Where `samples_to_bigwigs.csv` has columns `sample` and `path` mapping each sample to its BigWig.

This could equivalently be done in Python as:

```python
import genvarloader as gvl

gvl.write(
    path="cool_dataset.gvl",
    bed="interesting_regions.bed",
    variants="cool_variants.vcf",
    bigwigs=gvl.BigWigs.from_table("bigwig", "samples_to_bigwigs.csv"),
    length=2048,
    max_jitter=128,
)
```

### Open a `gvl.Dataset` and get a PyTorch DataLoader

```python
import genvarloader as gvl

dataset = gvl.Dataset.open(path="cool_dataset.gvl", reference="hg38.fa")
train_samples = ["David", "Aaron"]
train_dataset = dataset.subset_to(regions="train_regions.bed", samples=train_samples)
train_dataloader = train_dataset.to_dataloader(batch_size=32, shuffle=True, num_workers=1)

# use it in your training loop
for haplotypes, tracks in train_dataloader:
    ...
```

### Inspect specific instances

```python
dataset[99]  # 100-th instance of the raveled dataset
dataset[0, 9]  # first region, 10th sample
dataset.isel(regions=0, samples=9)
dataset.sel(regions=dataset.get_bed()[0], samples=dataset.samples[9])
dataset[:10]  # first 10 instances
dataset[:10, :5]  # first 10 regions and 5 samples
```

### Transform the data on-the-fly

```python
import seqpro as sp
from einops import rearrange

def transform(haplotypes, tracks):
    ohe = sp.DNA.ohe(haplotypes)
    ohe = rearrange(ohe, "batch length alphabet -> batch alphabet length")
    return ohe, tracks

transformed_dataset = dataset.with_settings(transform=transform)
```

### Pre-computing transformed tracks

Suppose we want to return tracks that are the z-scored, log(CPM + 1) version of the original.
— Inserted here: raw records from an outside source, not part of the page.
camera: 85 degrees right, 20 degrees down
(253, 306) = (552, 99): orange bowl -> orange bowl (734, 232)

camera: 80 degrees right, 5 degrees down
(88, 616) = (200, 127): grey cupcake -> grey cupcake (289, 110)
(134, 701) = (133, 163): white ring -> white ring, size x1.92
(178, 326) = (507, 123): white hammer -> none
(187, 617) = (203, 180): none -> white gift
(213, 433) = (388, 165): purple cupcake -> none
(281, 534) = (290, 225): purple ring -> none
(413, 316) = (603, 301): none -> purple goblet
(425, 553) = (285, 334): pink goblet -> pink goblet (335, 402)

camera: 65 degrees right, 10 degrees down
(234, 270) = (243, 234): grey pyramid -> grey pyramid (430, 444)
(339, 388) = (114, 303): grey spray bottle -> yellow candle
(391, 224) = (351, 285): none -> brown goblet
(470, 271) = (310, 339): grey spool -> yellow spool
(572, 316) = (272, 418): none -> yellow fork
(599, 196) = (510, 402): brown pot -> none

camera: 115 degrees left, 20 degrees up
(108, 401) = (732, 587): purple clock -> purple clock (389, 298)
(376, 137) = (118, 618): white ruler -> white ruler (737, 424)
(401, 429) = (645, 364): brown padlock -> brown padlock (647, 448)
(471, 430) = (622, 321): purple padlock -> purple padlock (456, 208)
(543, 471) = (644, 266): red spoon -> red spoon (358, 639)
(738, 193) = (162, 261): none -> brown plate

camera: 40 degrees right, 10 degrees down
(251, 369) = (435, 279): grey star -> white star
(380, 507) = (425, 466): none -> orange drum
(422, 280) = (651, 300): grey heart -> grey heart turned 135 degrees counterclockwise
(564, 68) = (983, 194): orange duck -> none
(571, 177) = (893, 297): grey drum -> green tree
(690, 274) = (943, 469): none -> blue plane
Sometimes it is better to write this to disk to avoid having to recompute it during training or inference.

```python
import numpy as np

# We'll assume we already have an array of total counts for each sample.
# This usually can't be derived from a gvl.Dataset since it only has data for specific regions.
total_counts = np.load('total_counts.npy')  # shape: (samples) float32

# We'll compute the mean and std log(CPM + 1) using the training split
means = np.empty((train_dataset.n_regions, train_dataset.region_length), np.float32)
stds = np.empty_like(means)
just_tracks = train_dataset.with_settings(return_sequences=False, jitter=0)
for region in range(len(means)):
    cpm = np.log1p(just_tracks[region, :] / total_counts[:, None] * 1e6)
    means[region] = cpm.mean(0)
    stds[region] = cpm.std(0)

# Define our transformation
def z_log_cpm(dataset_indices, region_indices, sample_indices, tracks: gvl.Ragged[np.float32]):
    # In the event that the dataset only has SNPs, the full length tracks will all be the same length.
    # So, we can reshape the ragged data into a regular array.
    _tracks = tracks.data.reshape(-1, dataset.region_length)
    
    # Otherwise, we would have to leave `tracks`as a gvl.Ragged array to accommodate different lengths.
    # In that case, we could do the transformation with a Numba compiled function instead.

    # original tracks -> log(CPM + 1) -> z-score
    _tracks = np.log1p(_tracks / total_counts[sample_indices, None] * 1e6)
    _tracks = (_tracks - means[region_indices]) / stds[region_indices]

    return gvl.Ragged.from_offsets(_tracks.ravel(), tracks.shape, tracks.offsets)

# This can take about as long as writing the original tracks or longer, depending on the transformation.
dataset_with_zlogcpm = dataset.write_transformed_track("z-log-cpm", "bigwig", transform=z_log_cpm)

# The dataset now has both tracks available, "bigwig" and "z-log-cpm", and we can choose to return either one or both.
haps_and_zlogcpm = dataset_with_zlogcpm.with_settings(return_tracks="z-log-cpm")

# If we re-opened the dataset after running this then we could write...
dataset = gvl.Dataset.open("cool_dataset.gvl", "hg38.fa", return_tracks="z-log-cpm")
```

## Performance tips
- GenVarLoader uses multithreading extensively, so it's best to use 0 or 1 workers with your PyTorch `DataLoader`.
- A GenVarLoader `Dataset` is most efficient when given batches of indices, rather than one at a time. PyTorch `DataLoader` by default uses one index at a time, so if you want to use a ***custom*** PyTorch `Sampler` you should wrap it with a PyTorch `BatchSampler` before passing it to `Dataset.to_dataloader()`.